The report said if older employment increased across regions like Hume, spending in those local economies could be boosted by $30 million each. Age Discrimination Commissioner Kay Patterson said many older Australians who were willing to work were often overlooked as candidates.
"It is important that society push back against discrimination, and allow older people a place in the national workforce so they too can enjoy the dignity, purpose and independence that work brings," she said.
Mr Archer called on governments to engage in more comprehensive regional trials of incentives, tailored to specific regions, which would better engage people in the 55-64 year old age group.
He said employment services could prioritise older workers and schemes such as pensions work bonus should be considered, as well as testing rules around superannuation.
"I think if we can identify a group of older people in the community who would like to work and see how we can connect them to local opportunities," Mr Archer said.
"There's an incredible amount of experience in the 55- 64 age bracket ... we need to know how to tap into that experience and maybe pair them up with younger workers.
"We don't yet know how to deal with the impacts of a really aged workforce.
"We say let's test the options in the places already experiencing the issues, help them to make progress and prepare Australia properly for the wider crisis that is coming nationally."

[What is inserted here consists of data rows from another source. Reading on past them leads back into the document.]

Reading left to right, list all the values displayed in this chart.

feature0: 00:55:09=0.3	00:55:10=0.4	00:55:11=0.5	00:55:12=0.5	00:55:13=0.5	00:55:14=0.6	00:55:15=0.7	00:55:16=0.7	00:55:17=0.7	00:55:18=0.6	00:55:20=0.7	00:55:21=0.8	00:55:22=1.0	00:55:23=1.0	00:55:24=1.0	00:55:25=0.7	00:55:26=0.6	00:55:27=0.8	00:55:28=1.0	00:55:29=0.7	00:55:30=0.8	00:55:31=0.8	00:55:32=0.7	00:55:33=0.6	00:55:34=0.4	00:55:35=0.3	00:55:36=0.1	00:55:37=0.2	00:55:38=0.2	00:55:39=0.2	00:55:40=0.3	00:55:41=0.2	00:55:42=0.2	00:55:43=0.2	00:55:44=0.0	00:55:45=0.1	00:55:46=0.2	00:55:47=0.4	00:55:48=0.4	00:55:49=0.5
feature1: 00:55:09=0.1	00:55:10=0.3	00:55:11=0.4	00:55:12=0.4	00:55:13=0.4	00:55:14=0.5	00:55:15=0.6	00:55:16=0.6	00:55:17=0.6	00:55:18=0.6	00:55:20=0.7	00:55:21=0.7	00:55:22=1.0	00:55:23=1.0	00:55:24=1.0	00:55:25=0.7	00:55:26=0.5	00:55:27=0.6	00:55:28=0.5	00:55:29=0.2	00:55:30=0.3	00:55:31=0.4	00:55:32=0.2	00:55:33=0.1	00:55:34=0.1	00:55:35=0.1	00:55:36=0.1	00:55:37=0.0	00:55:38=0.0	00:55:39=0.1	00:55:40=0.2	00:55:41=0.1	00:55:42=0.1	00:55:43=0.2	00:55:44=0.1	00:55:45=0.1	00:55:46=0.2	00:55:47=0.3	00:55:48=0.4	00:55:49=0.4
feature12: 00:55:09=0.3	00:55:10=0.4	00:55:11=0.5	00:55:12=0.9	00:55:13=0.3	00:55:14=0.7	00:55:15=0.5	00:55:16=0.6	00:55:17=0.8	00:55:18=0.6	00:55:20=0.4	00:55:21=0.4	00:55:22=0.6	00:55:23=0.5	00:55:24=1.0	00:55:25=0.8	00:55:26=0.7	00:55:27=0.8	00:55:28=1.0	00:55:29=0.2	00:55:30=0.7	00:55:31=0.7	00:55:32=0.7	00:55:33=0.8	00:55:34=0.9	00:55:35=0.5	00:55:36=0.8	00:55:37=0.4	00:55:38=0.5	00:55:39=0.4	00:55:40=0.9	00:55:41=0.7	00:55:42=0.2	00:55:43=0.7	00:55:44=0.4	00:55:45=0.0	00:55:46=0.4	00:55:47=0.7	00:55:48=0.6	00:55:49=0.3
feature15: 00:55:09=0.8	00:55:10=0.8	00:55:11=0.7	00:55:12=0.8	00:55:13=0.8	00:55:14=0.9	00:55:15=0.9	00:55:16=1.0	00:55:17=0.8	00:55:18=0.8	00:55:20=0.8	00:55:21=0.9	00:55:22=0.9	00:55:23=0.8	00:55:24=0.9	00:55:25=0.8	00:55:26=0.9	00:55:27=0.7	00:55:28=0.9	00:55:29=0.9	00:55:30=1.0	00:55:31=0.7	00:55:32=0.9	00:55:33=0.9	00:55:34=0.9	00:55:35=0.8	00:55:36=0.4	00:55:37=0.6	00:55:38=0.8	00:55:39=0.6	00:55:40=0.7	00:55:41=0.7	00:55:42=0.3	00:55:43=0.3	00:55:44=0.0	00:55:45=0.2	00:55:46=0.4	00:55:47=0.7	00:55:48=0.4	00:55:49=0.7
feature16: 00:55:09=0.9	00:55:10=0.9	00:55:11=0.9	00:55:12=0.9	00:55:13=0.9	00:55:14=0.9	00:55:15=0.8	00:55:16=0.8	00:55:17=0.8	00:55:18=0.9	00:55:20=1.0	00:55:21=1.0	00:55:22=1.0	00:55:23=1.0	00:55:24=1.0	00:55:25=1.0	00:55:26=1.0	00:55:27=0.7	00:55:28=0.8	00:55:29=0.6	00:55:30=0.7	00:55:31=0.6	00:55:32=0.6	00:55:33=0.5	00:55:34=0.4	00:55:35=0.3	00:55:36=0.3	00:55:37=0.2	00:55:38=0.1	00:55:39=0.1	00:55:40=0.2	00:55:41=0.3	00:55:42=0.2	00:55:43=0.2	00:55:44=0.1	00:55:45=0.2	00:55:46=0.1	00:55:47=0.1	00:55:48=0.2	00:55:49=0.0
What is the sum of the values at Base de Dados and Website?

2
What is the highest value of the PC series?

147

Experience brings benefits
The Murray region has ranked as one of the highest employers of mature-aged workers, however new information suggests national action needs to be taken to prevent Australia’s pension crisis from worsening in regional areas.
One of the concerns raised in the Aging and work in regional Australia: Pathways for accelerating economic growth conducted by The Regional Australia Institute is the mindset of “unemployability” some employers have about mature aged workers.

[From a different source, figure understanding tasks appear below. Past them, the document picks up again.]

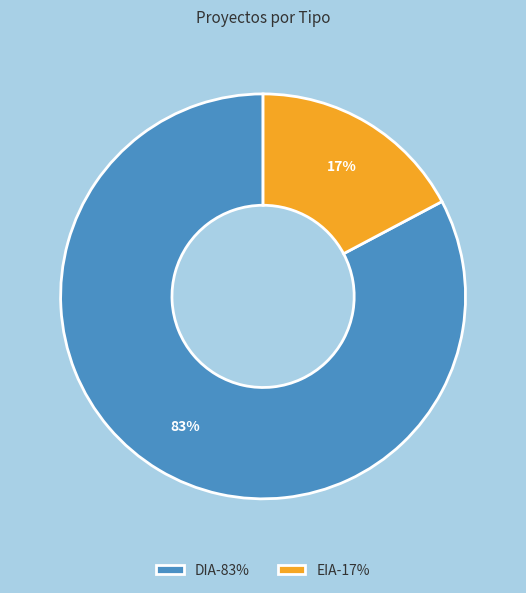

What is the largest slice in the pie chart?

DIA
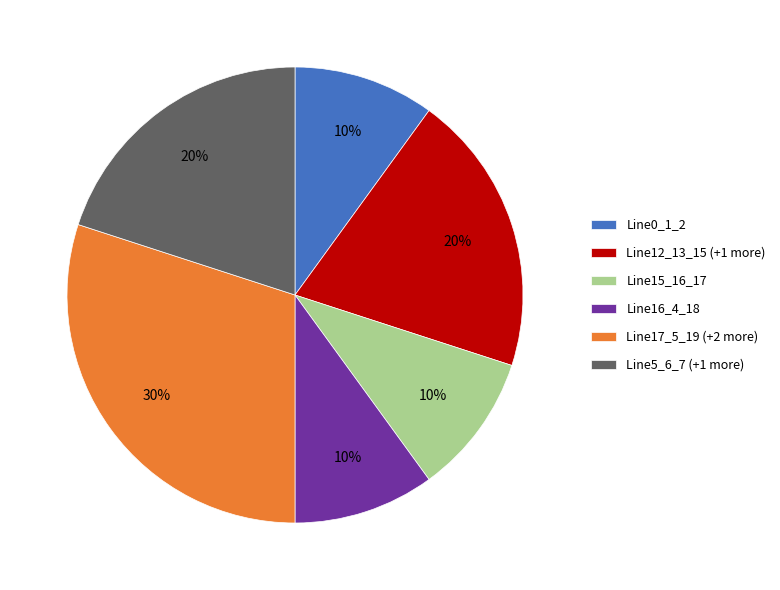

What is the largest slice in the pie chart?

Line17_5_19 (+2 more)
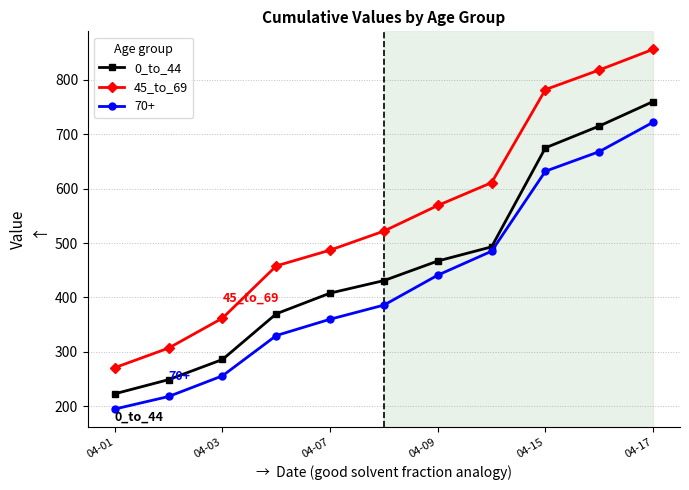

What is the value of the 0_to_44 point at the 5th from the left?

408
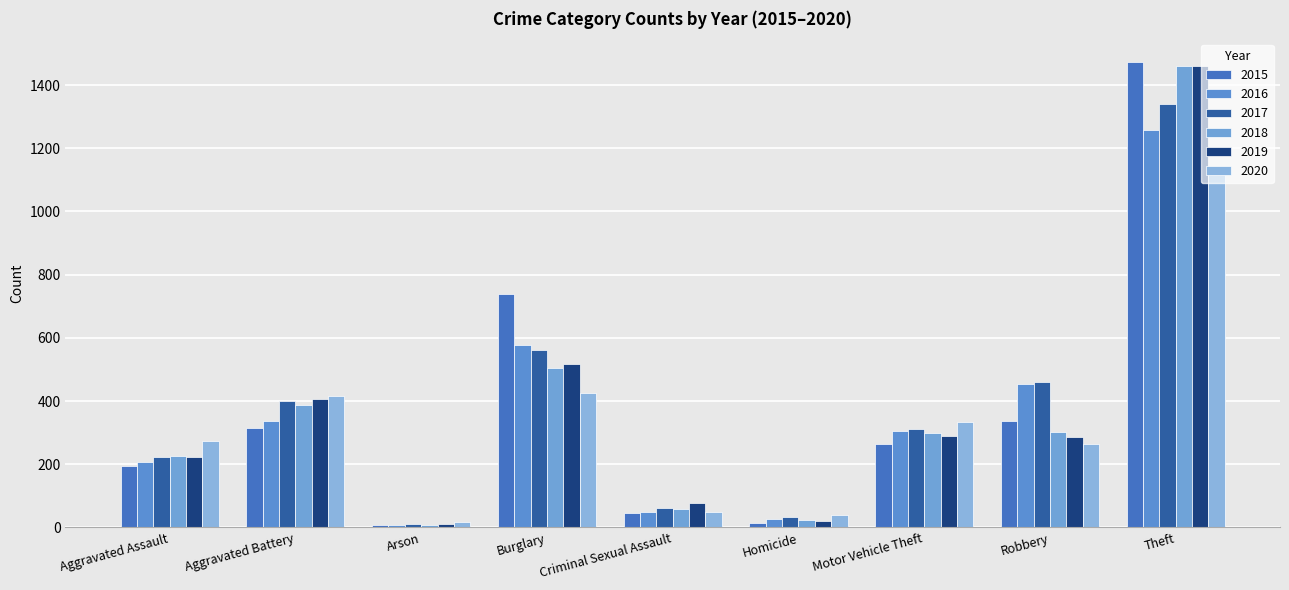

What is the label of the 6th bar from the right?

Burglary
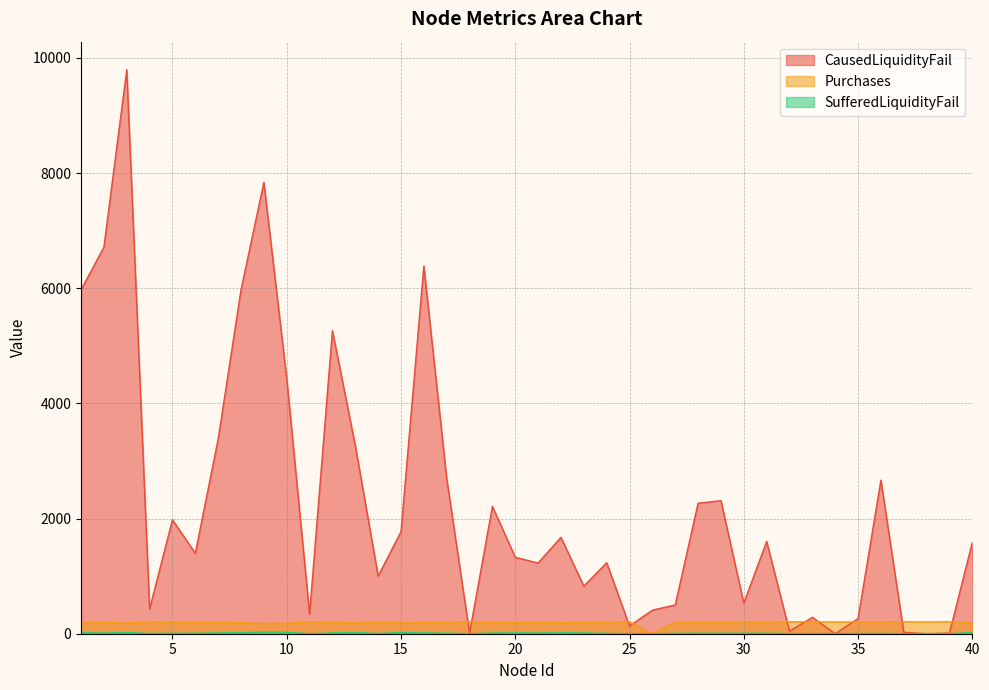

What value does the SufferedLiquidityFail series have at 20, to the nearest 10?

20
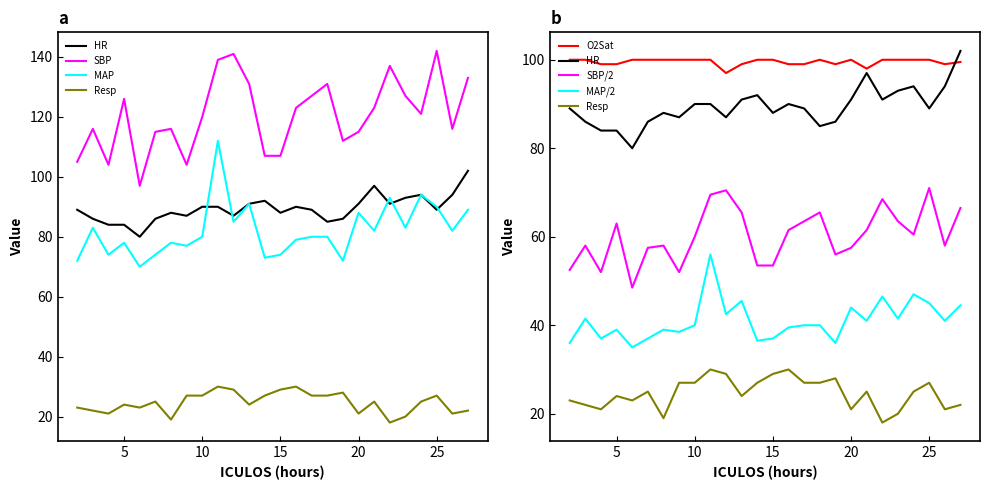

True or false: MAP and Resp intersect in this chart.

False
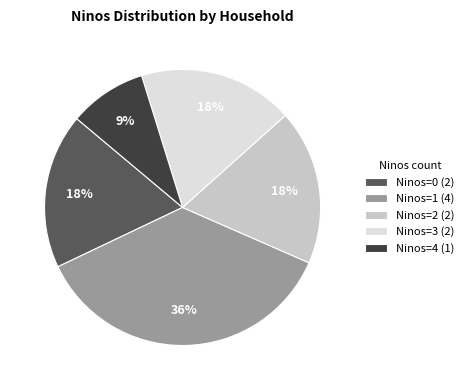

How many segments does this pie chart have?

5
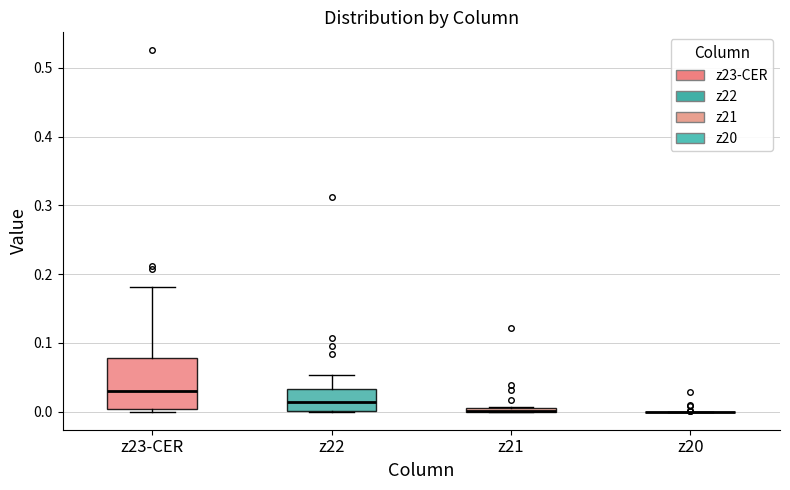

Comparing the boxes themselves (not the whiskers), which one is the tallest?

z23-CER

Proprietor for Griffith City Hire Garry Rennie has been a strong proponent of hiring mature-aged workers, and speaks about the benefits working seniors bring.
“There was a time where we tended not to consider older guys, for the reason that this can be quite a physically demanding job,” Mr Rennie said.
“(But) mature-aged workers have the skills base, their knowledge is unbeatable, and the know-how they can pass on is highly regarded.”
The report details suggest enabling greater workforce participation among older Australians will take a mix of policies aiming to empower older workers to stay in their jobs for longer.
The report also outlines programs and incentives to help make it “easier for those out of work to take advantage of new opportunities.”
While the report outlines benefits to regional economies, it also details the current disincentives seniors face for working certain hours in regards to superannuation and lack of access to income protection insurance beyond the age of 65.
Despite these disincentives, many mature age workers cannot afford to stop working even after the legal retirement age.
Sixty-four-year-old Charlie Millar, who has been working for Mr Rennie for a year and a half, says he absolutely loves working, but even if he could retire he wouldn’t be able to afford it.
“I’m a long way off retiring, we still have a mortgage to pay off,” he said.